In the event none of the above fits your need you can:
- Return all lodestone tables: `mcp__lodestone__tables(include_internal=false)` — lists every user table / view / virtual table; FTS5/vec0 shadow tables are filtered out unless `include_internal=true`.
- Return the schema for a given table or multiple tables: `mcp__lodestone__schema(tables=<name_or_array>)` — CREATE DDL + columns + indexes. Names that don't resolve land in `missing`.
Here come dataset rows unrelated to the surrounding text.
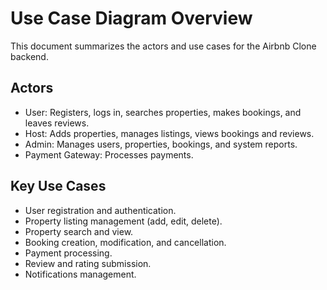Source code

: # Use Case Diagram Overview

This document summarizes the actors and use cases for the Airbnb Clone backend.

## Actors
- User: Registers, logs in, searches properties, makes bookings, and leaves reviews.
- Host: Adds properties, manages listings, views bookings and reviews.
- Admin: Manages users, properties, bookings, and system reports.
- Payment Gateway: Processes payments.

## Key Use Cases
- User registration and authentication.
- Property listing management (add, edit, delete).
- Property search and view.
- Booking creation, modification, and cancellation.
- Payment processing.
- Review and rating submission.
- Notifications management.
- Execute read-only queries directly on the DB: `mcp__lodestone__query(sql=<single_select>)`. Engine-enforced read-only (mode=ro URI); DML/DDL returns `read_only_violation`. Exactly one statement per call. 1000-row hard cap (`truncated=true` on overflow). 5s wall-clock timeout. BLOB columns are summarized as `{_blob: true, size_bytes: N}` — fetch real binary content via `figure` or `read_code`.

If lodestone doesn't have it, say so — don't paper over the gap with training-data recall. Note that lodestone doesn't have it and return anything nearby the request if you have it. Before asserting a gap, run `coverage(topic=…)` so the negative claim is defensible.

## Novelty
If the /deep-sota skill has been invoked then almost certainly the user desires their task to be grounded in their lodestone database of research papers and code repos. However, use of Lodestone should include looking for novelty at the edges of the users request. Seek to include novelty you find in your responses. By novelty, we mean ideas that are related to what you're researching that the user likely doesnt know about or doesn't remember.